Tampoco Augusto Mijares da su asenso. Sugiere, en cambio, que se trata de un texto poco fiable "que se hizo imitando con escasa felicidad el estilo bolivariano". Y Cornelio Hispano, en El libro de oro de Bolívar, asienta: "Pero no ignoro que hay dudas acerca de la ascensión de Bolívar al Chimborazo y acerca del autor del Delirio".

Indalecio Liévano Aguirre, de los más calificados cultores de las glorias del caraqueño, ni siquiera se digna mencionar en su biografía el episodio. Por su lado, Baldomero Sanín Cano no duda en rechazar la pequeña obra, que considera apócrifa. Y es desde luego significativo que Rumazo González, biógrafo ecuatoriano del Libertador, sobre este punto no diga ni esta boca es mía.

Sólo a 12 años de la muerte del héroe, en 1842, el texto fue publicado, lo que hace todavía más dudosa su autenticidad, pues ya no vivía quien hubiera podido corroborarla de un modo concluyente. Y si bien en 1945, la Academia de la Historia de Quito difundió un supuesto original, la letra no es la del prócer ni de ninguno de sus secretarios, como pudo demostrarlo Vicente Lecuna con su proverbial conocimiento de la materia y el peso de su autoridad.

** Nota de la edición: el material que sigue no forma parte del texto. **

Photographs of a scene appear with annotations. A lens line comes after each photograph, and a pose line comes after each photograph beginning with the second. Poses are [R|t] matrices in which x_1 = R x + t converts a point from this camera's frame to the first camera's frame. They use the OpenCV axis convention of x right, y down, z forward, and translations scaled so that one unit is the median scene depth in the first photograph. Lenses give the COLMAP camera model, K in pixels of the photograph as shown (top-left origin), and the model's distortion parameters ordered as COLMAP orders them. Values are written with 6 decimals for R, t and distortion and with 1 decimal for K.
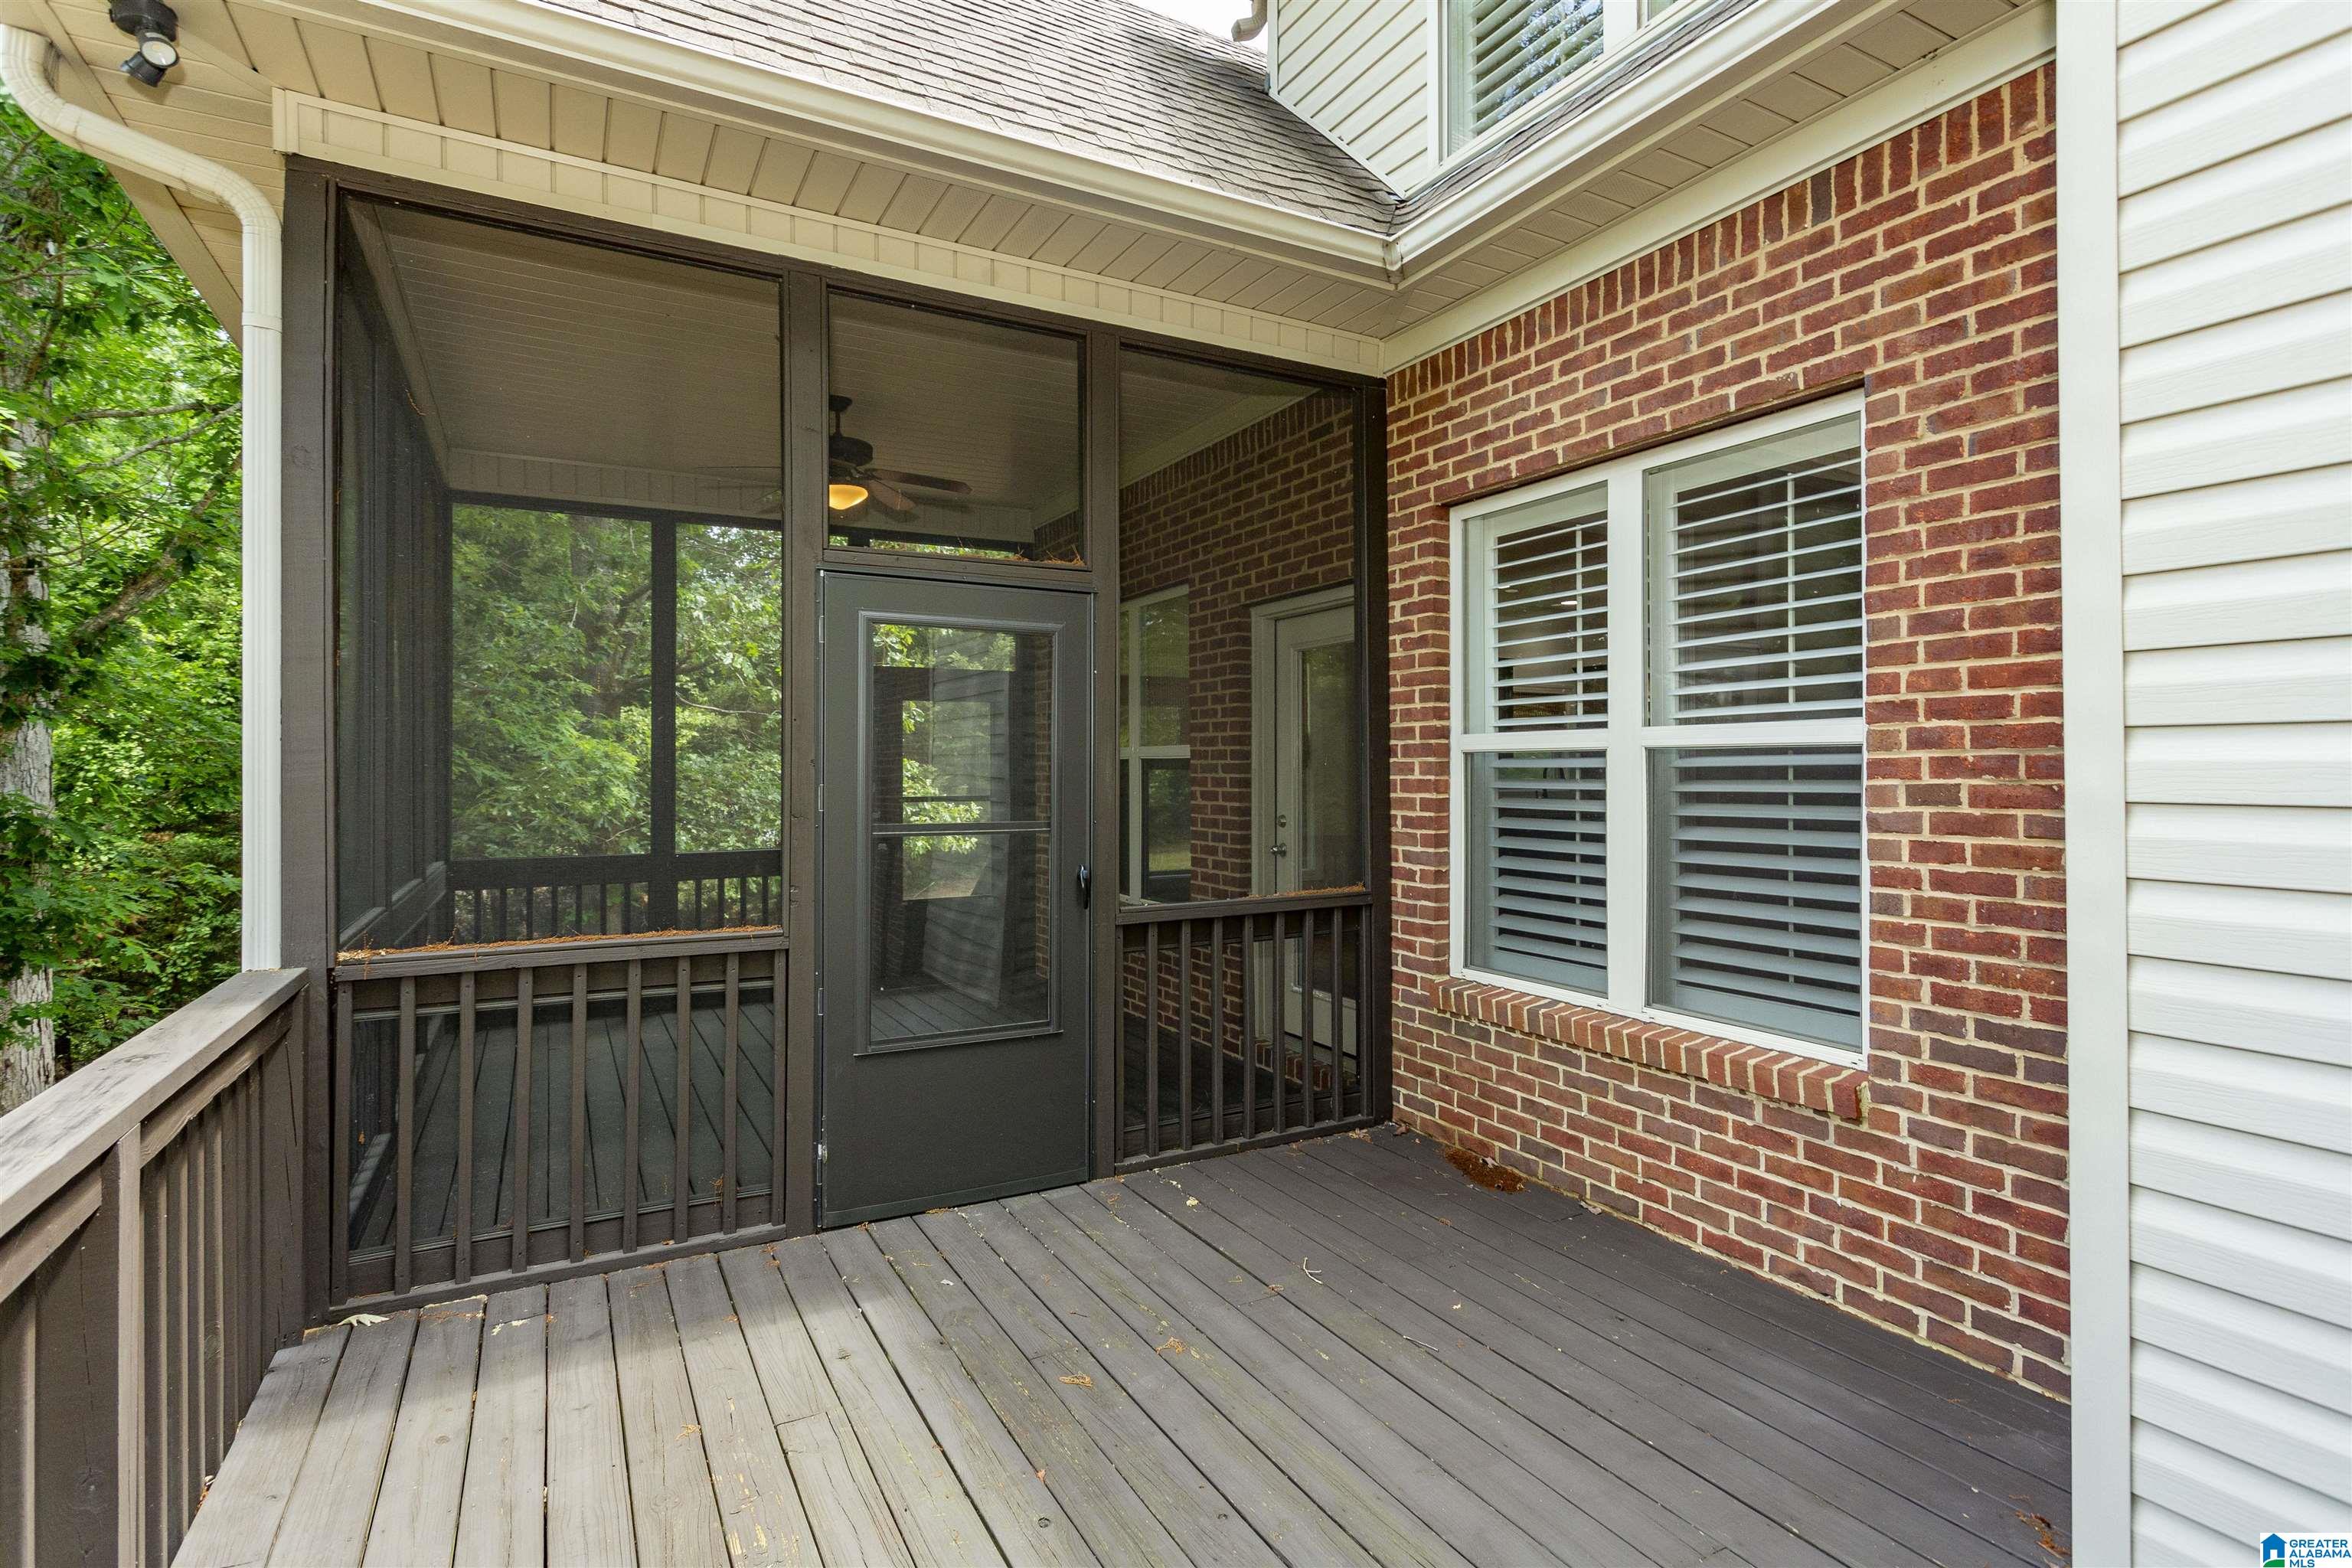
lens RADIAL K [[1131.2, 0, 1167.1], [0, 1131.2, 764.1], [0, 0, 1]] dist [0.004511, 0.000808]
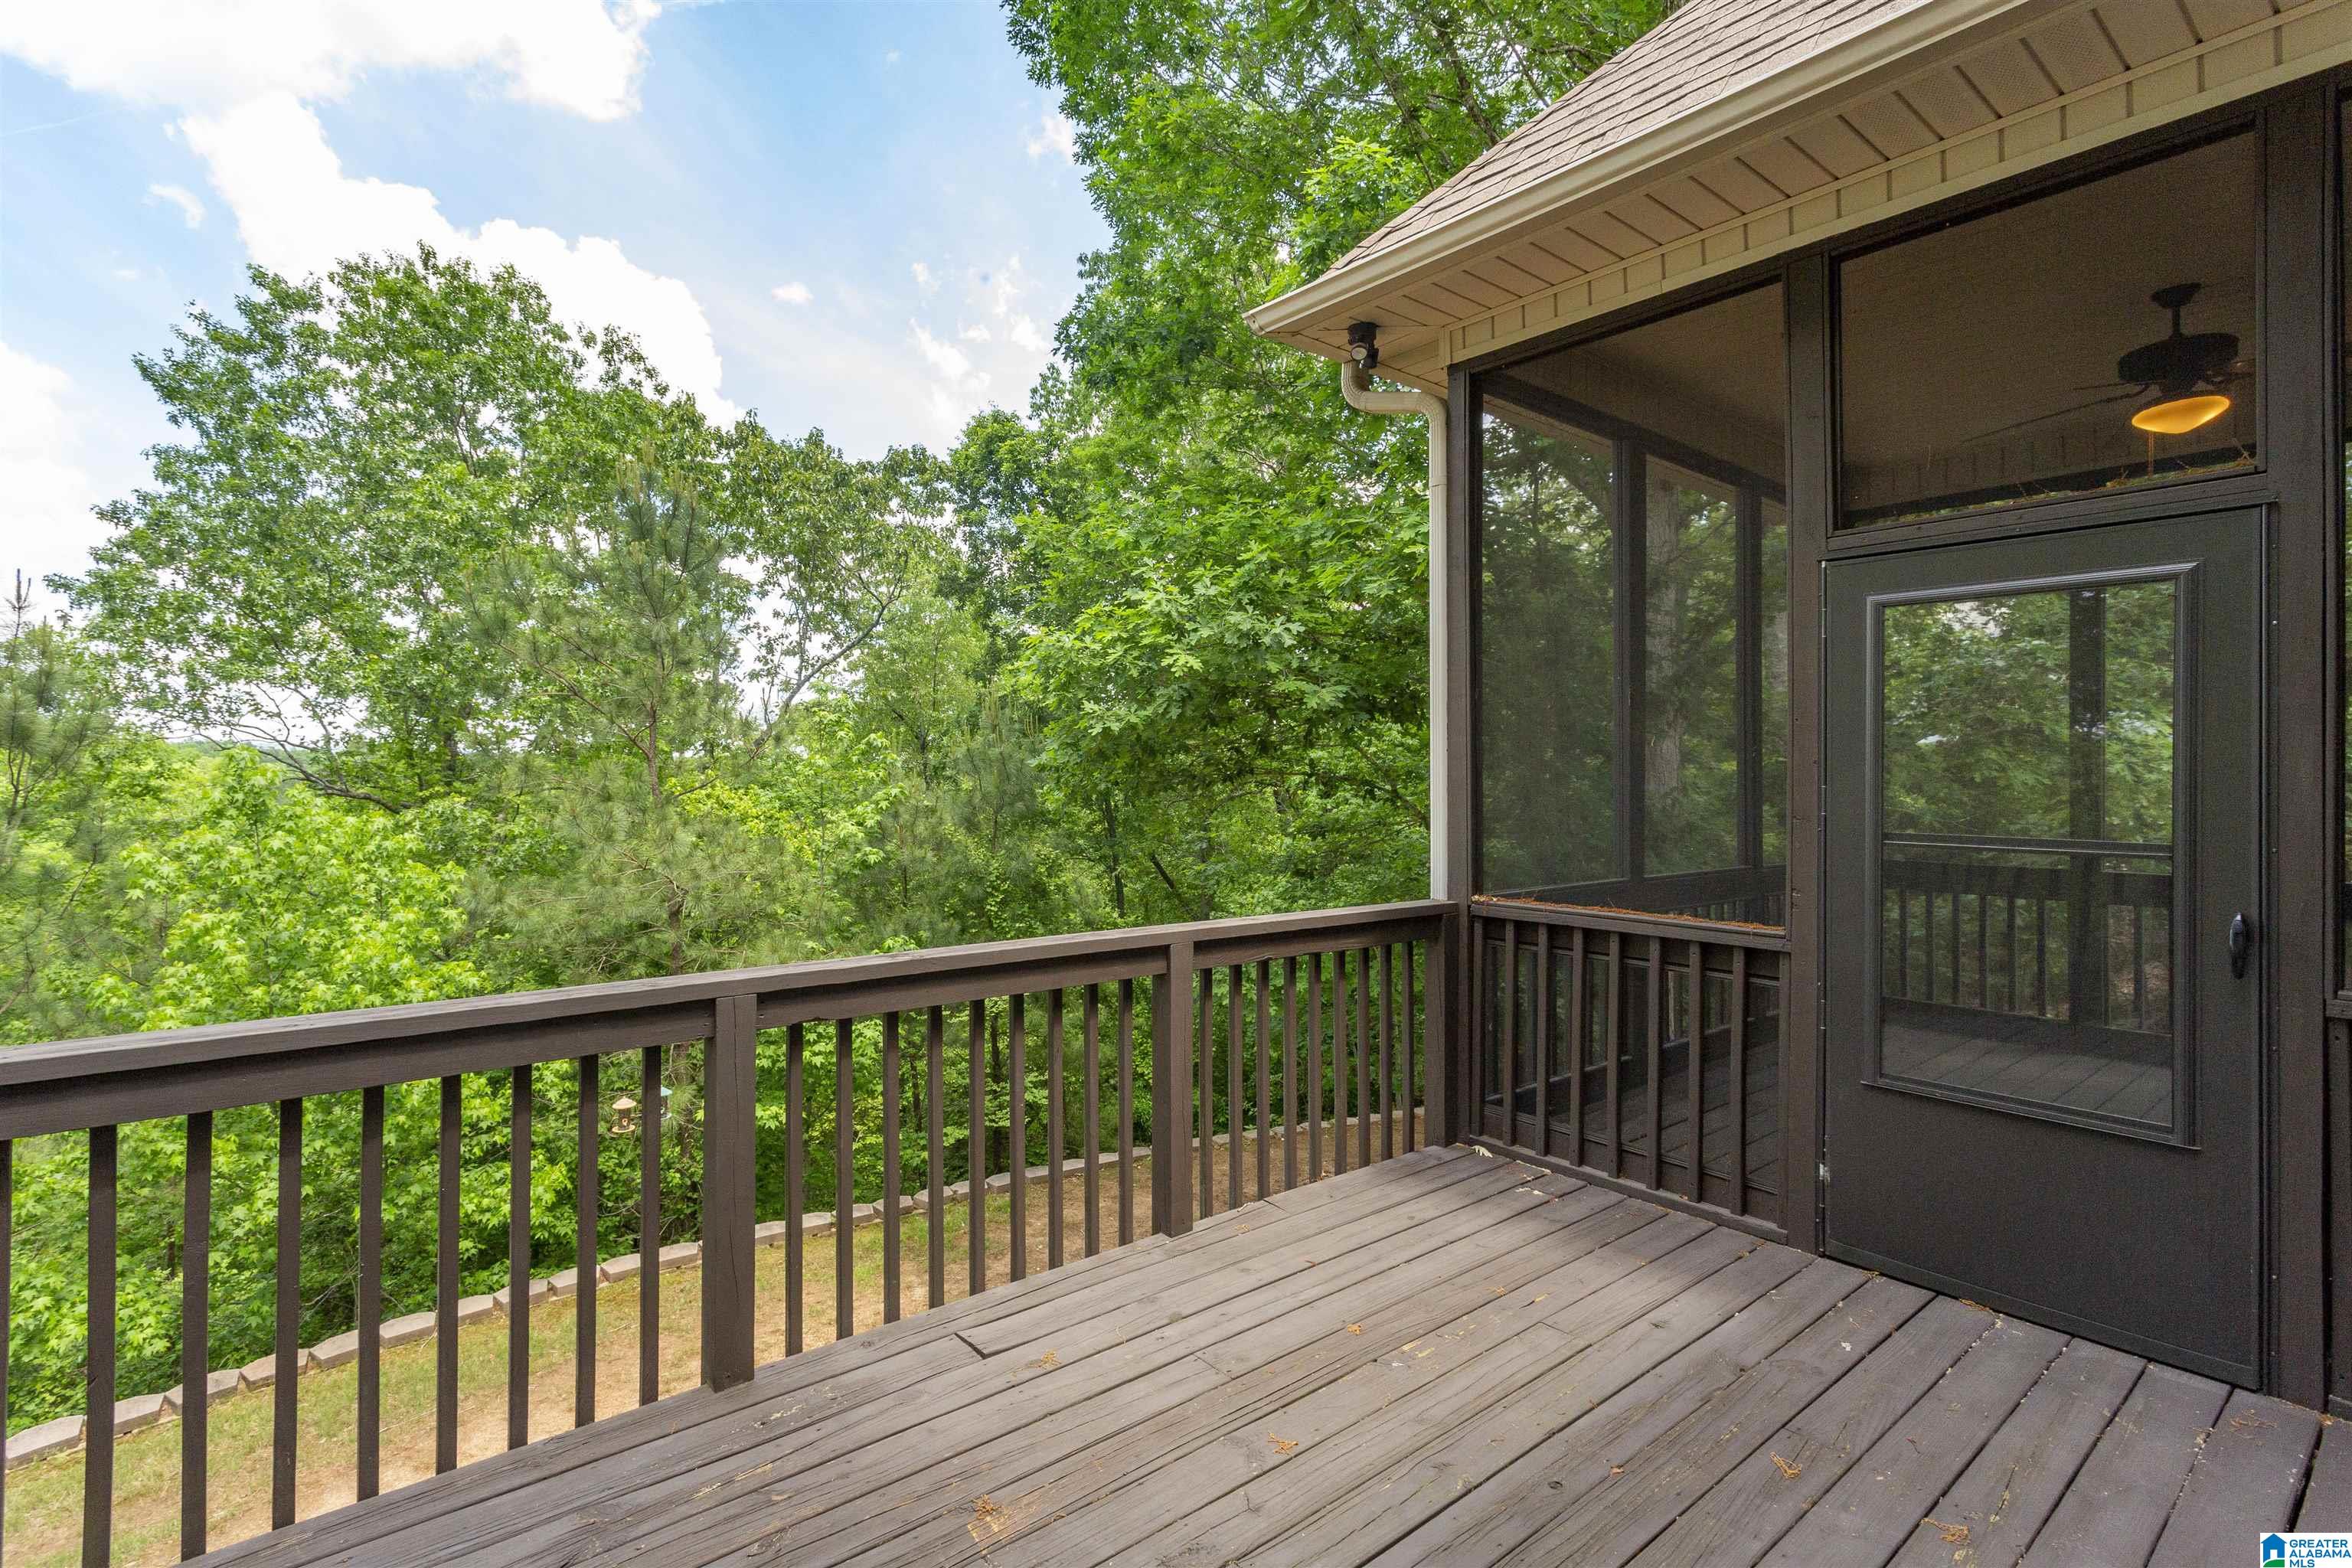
lens RADIAL K [[1131.2, 0, 1166.2], [0, 1131.2, 780.7], [0, 0, 1]] dist [0.004511, 0.000808]
pose [[0.185532, 0.007441, -0.982610, 0.556197], [0.000778, 0.999970, 0.007719, 0.005432], [0.982638, -0.002197, 0.185520, 0.297640]]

Es indudable que entre las ficciones tejidas en torno a la figura del paladín venezolano, no son éstas las menos extendidas. De ellas se han hecho eco, sobre todo, los que alientan una admiración ciega, ajena al análisis racional, por las cosas que tocan a esa vida de excepción. Pero a veces, en su excesivo entusiasmo, confunden el mito con la realidad y propagan consejas engañosas. Innecesarias, evidentemente, porque nada agregan al bien cimentado prestigio de que goza en la historia.